[Seaside-dev] Seaside 3.0a6ish

Thu May 20 05:32:03 UTC 2010

2010/5/19 Michael Lucas-Smith <mlucas-smith at cincom.com>:
> On 5/19/10 10:19 AM, Paolo Bonzini wrote:
>>
>> On 05/19/2010 06:58 PM, Michael Lucas-Smith wrote:
>>>
>>> Can someone speak to the platforms that have trouble with #= here?
>>
>> GNU Smalltalk has problems comparing an encoded string with #latin1String.
>>  The problem is that the GRCodecTest>>#asString: method does not store the
>> encoding of the string in its result, so GNU Smalltalk assumes it is in the
>> default encoding (typically UTF-8).  Then when "self latin1String" has to be
>> compared with an ISO-8859-1 string (the output of "codec encode: self
>> decodedString"), GNU Smalltalk fails because it finds an invalid UTF-8
>> sequence in "self latin1String".
>>
>> Comparing bytearrays instead takes encodings out of the picture and works.
>>
>> VisualWorks seems to have the opposite problem.  #encode: needs to know
>> what encoding was applied in order to convert to raw bytes.  This seems to
>> be a bug to me.  The #encode:-d representation should contain the raw bytes,
>> not the Unicode characters.
>
> I think there's a misunderstanding here somewhere.
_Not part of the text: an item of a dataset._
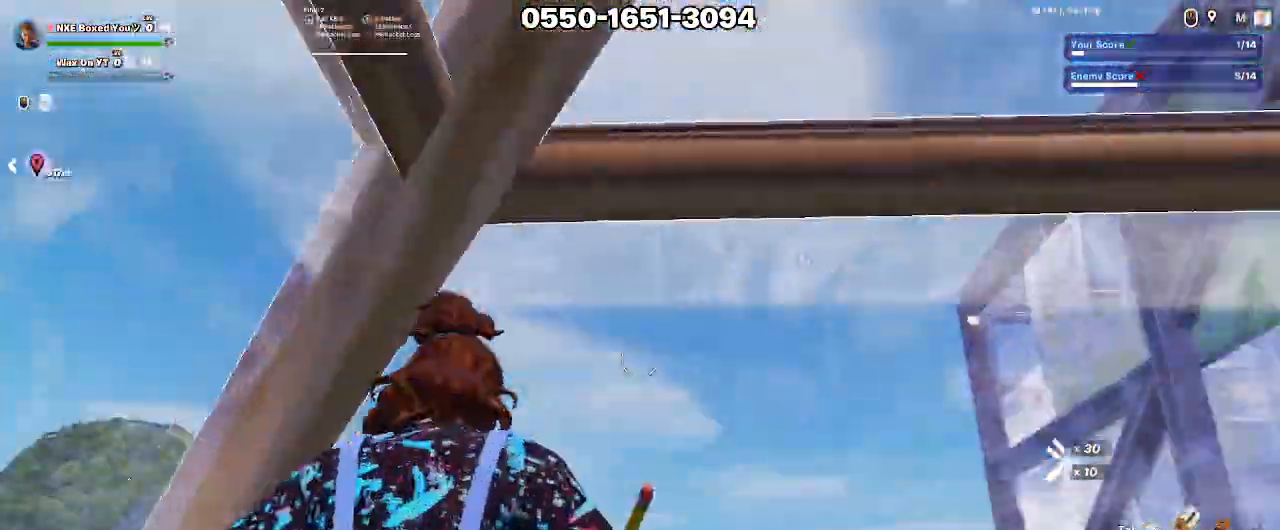
{"keys": ["a"], "mouse": [], "events": [[33, "ctrl", "down"], [117, "ctrl", "up"], [317, "space", "down"], [400, "space", "up"], [450, "w", "up"]]}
The generic String object
> (subclasses ByteString, TwoByteString, FourByteString) represents unicode
> characters. This is completely independent of any encoding at all. We have
> some specific ByteEncodedString subclasses for ISO8859L1 and MSCP1252 but
> they don't really enter the picture here.
>
> The terminology is important here, may be that's where we're struggling -
> when you start off with bytes, the bytes cannot represent their encoding
> (auto detecting is a fools game) so you must -decode- the bytes in to
> characters. Once that is done, we have our String object. The String object
> does not have a link back to the original bytes, nor does it know what
> encoding you used to create the characters - not should it. To turn the
> string back in to bytes, you have to -encode- the characters in to bytes
> using an encoding.
>>
>> So, I could fix it by adding a platform-specific hack to #asString:, but
>> it seems wrong.  Can you check what breaks if you return a ByteArray from
>> your codec's #encode: method?
>>
> The expectation of the GRCodec is that, unfortunately, you will get back a
> String object no matter whether you're doing an encode: or a decode: .. I
> would *LOVELOVELOVE* to return a ByteArray when you call #encode: - but this
> has never worked because Pharo/Squeak could never do it. May be this has
> changed, but none of the code that calls #decode: gives us a ByteArray - all
> of the tests, examples, seaside actual code passes in a String containing
> characters representing bytes. I would really love it if the API had a
> contract like this:
>
> GRCodec>>encode: (String)
>    ^(ByteArray)
>
> GRCodec>>decode: (ByteArray)
>    ^(String)

I agree. I believe the first one is doable, I'll hack together a
prototype today. The second is more tricky because the servers
themselves (Comanche and Swazoo) already give us a String which is
actually just a ByteArray.

Cheers
Philippe